OpenMPI has optional NUMA support. It has to be built into OpenMPI at compile time, and isn't configured to do so by default. If it isn't built in, we have been using mpirun to start shell scripts that attempt to use numactl to control process and memory placement. If it is built in, the mechanism is much simpler: pass '--mca mpi_paffinity_alone 1' to the mpirun when you start your program, and don't use a separate script.

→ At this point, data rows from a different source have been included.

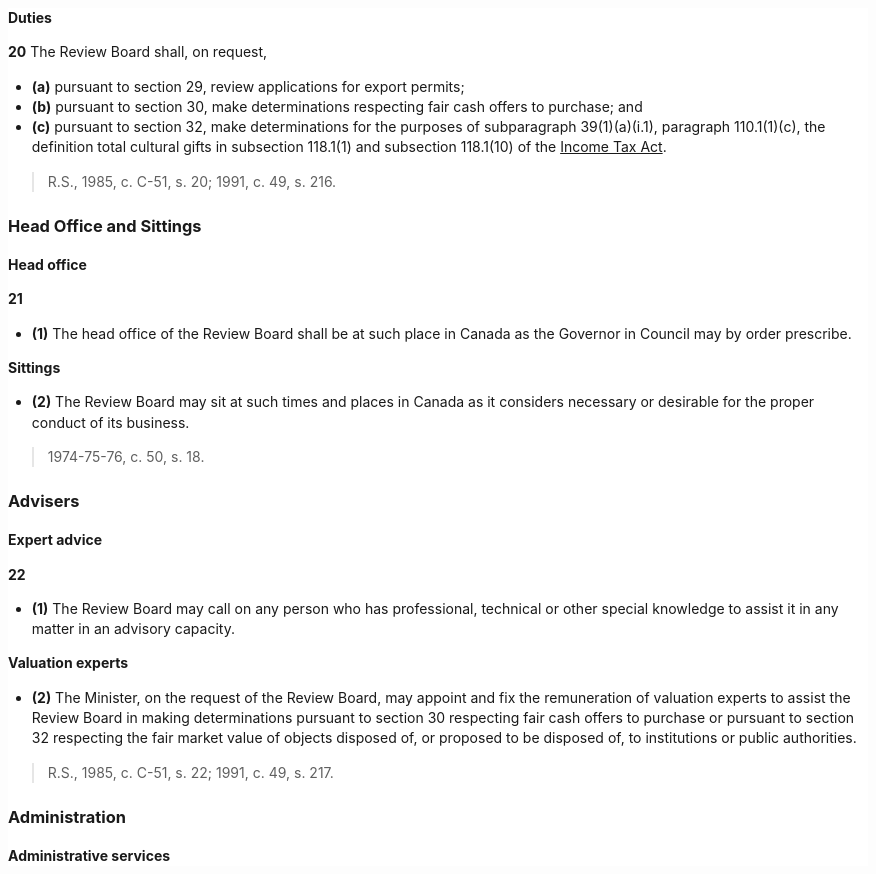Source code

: 

**Duties**

**20** The Review Board shall, on request,
- **(a)** pursuant to section 29, review applications for export permits;
- **(b)** pursuant to section 30, make determinations respecting fair cash offers to purchase; and
- **(c)** pursuant to section 32, make determinations for the purposes of subparagraph 39(1)(a)(i.1), paragraph 110.1(1)(c), the definition total cultural gifts in subsection 118.1(1) and subsection 118.1(10) of the [Income Tax Act](/en/Acts/Statutes%20of%20Canada/1985/c.%201%20(5th%20Supp.).md).
> R.S., 1985, c. C-51, s. 20; 1991, c. 49, s. 216.





### Head Office and Sittings



**Head office**

**21** 

- **(1)** The head office of the Review Board shall be at such place in Canada as the Governor in Council may by order prescribe.

**Sittings**

- **(2)** The Review Board may sit at such times and places in Canada as it considers necessary or desirable for the proper conduct of its business.
> 1974-75-76, c. 50, s. 18.





### Advisers



**Expert advice**

**22** 

- **(1)** The Review Board may call on any person who has professional, technical or other special knowledge to assist it in any matter in an advisory capacity.

**Valuation experts**

- **(2)** The Minister, on the request of the Review Board, may appoint and fix the remuneration of valuation experts to assist the Review Board in making determinations pursuant to section 30 respecting fair cash offers to purchase or pursuant to section 32 respecting the fair market value of objects disposed of, or proposed to be disposed of, to institutions or public authorities.
> R.S., 1985, c. C-51, s. 22; 1991, c. 49, s. 217.





### Administration



**Administrative services**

Check if the OpenMPI you are using has NUMA built in with:

ompi_info | grep affinity

If it is built into the OpenMPI you are using, there will be lines like:

           MCA paffinity: linux (MCA v2.0, API v2.0, Component v1.4.3)
           MCA maffinity: first_use (MCA v2.0, API v2.0, Component v1.4.3)
           MCA maffinity: libnuma (MCA v2.0, API v2.0, Component v1.4.3)

Launching Jobs

Submit jobs with the qsub command. This example submits a job which uses 4 processes per node on 12 nodes for 30 minutes:

qsub -l walltime=00:30:00,nodes=2:ppn=12:gpus=3:shared kiat-imb.ksh

Queues

There are several queues defined for the ID system. The output of qstat -q shows the queues, their restrictions, and their state (e.g., 'enabled', 'running'):

kidlogin1.nics.utk.edu$ qstat -q
server: kidserv1.nics.utk.edu
Queue            Memory CPU Time Walltime Node  Run Que Lm  State
---------------- ------ -------- -------- ----  --- --- --  -----
serial             --      --    48:00:00     1   0   0 --   E R
hpss               --      --    48:00:00   --    0   0 --   E R
capability         --      --    48:00:00   110   0   0 --   E S
parallel           --      --    48:00:00    60   0   0 --   E R
dmover             --      --    48:00:00   --    0   0 --   E R
batch              --      --       --      --    0   0 --   E R
                                               ----- -----
                                                   0     1
  • Use 'qstat -a' (or simply 'qstat' if you prefer the default output) to see jobs in the batch queues.
  • Use 'qstat -f' to see full information about all jobs, 'qstat -f id' to see full information about job with id 'id'
  • The Moab command 'showq' shows the scheduler's view of the queues. Both 'qstat -f' and 'showq' complement each other to tell you why your job isn't running.
  • The Moab command 'checkjob id' can also help troubleshoot problems with job 'id'.
  • There is currently no need to specify a queue in the current configuration. Jobs get placed in a specific queue based on their size.
    • Specifically, the 'batch' queue is a gateway queue. Submit to the batch queue, and Torque figures out which other queue that the job belongs in. Empirically, it seems like if the job requests 1 node, it ends up in the 'serial' queue. If it requests between 1 and 72 nodes, it ends up in the parallel queue. If more than 72, it ends up in the capability queue. The hpss and dmover queues are special-purpose, and you should never choose these.

Output

  • With the PBS options in the example batch script above (specifically -N and -j oe), the output of job with id <id> will go into a single file named kiat-imb.o<id> after the run completes.
  • As the queue software is currently configured, the temporary output of a job is available in a file named something like <id>.kidserv1.nics.utk.edu.OU in the directory from which the qsub was done. If you want to keep an eye on a job as it runs, you can tail this file.
    • If you are running from an NFS file system, when tail complains about a stale NFS handle, the job is done and the same output will be available in the .o<id> file described above.
    • If you are running from a GPFS file system (recommended), the system produces no such warning message when the job completes, though the tail program terminates.

Known Problems

  • When you compile, you may see the following warning from the Intel compiler:
    /opt/intel/Compiler/11.1/073/lib/intel64/libimf.so: warning: 
    warning: feupdateenv is not implemented and will always fail.
    This warning seems to be benign unless you are using fenv functions from C99. See the Intel forums for more discussion about this issue. (Note: adding "-shared-intel" avoids this warning, but causes your executable to use the shared object versions of the Intel libraries.)